**What you will do:**
In the entries that follow, find each line with the word "middle" and copy it.
Working data: Begin
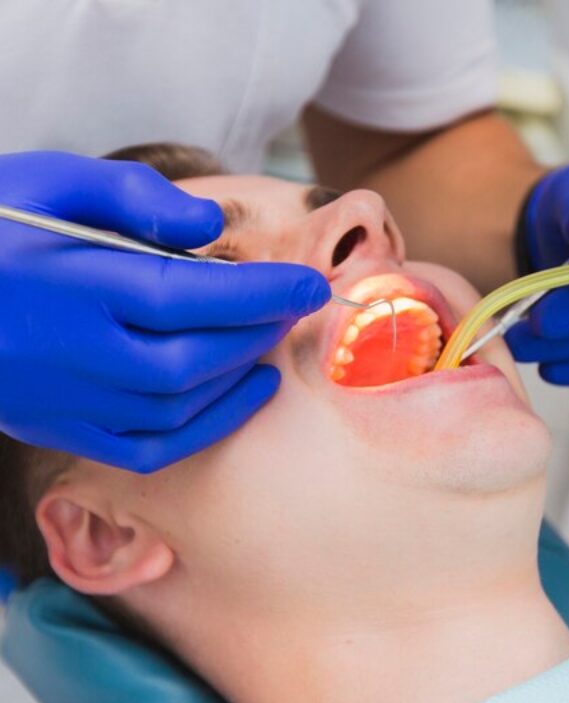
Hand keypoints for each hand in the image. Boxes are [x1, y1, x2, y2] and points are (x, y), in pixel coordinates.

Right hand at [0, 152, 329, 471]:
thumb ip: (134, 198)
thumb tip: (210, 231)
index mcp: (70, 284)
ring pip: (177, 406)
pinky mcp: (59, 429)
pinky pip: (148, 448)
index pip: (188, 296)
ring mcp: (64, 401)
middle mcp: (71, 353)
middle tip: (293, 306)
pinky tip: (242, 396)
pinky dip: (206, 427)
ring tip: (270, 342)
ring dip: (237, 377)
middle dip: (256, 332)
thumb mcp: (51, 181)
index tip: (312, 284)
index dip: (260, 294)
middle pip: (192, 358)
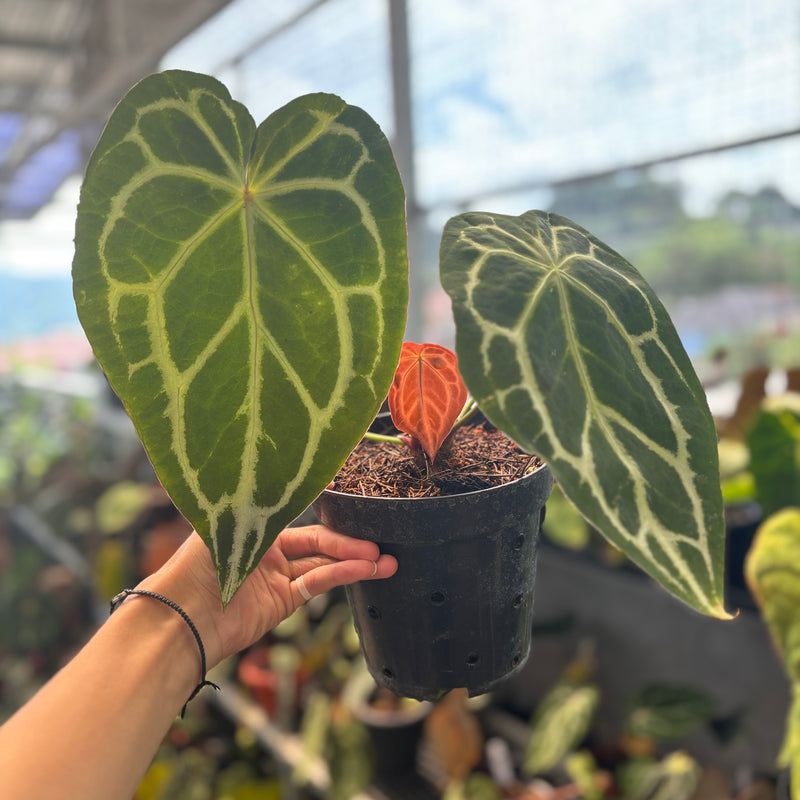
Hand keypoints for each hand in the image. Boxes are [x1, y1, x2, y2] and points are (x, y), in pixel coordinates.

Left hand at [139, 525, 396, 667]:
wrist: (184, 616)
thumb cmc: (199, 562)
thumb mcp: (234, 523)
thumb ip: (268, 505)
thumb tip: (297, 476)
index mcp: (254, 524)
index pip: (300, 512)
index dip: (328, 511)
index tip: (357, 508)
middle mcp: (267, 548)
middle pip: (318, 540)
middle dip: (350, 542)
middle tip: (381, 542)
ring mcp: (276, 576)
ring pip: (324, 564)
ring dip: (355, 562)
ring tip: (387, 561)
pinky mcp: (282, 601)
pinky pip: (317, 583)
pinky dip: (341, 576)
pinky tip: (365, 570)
Working data: End
**Finished exercise:**
middle mcp: (71, 353)
middle tip: (293, 306)
middle dip: (256, 332)
middle pip: (192, 358)
middle mcp: (267, 548)
middle pip: (318, 540)
middle dip: (350, 542)
middle tip: (381, 542)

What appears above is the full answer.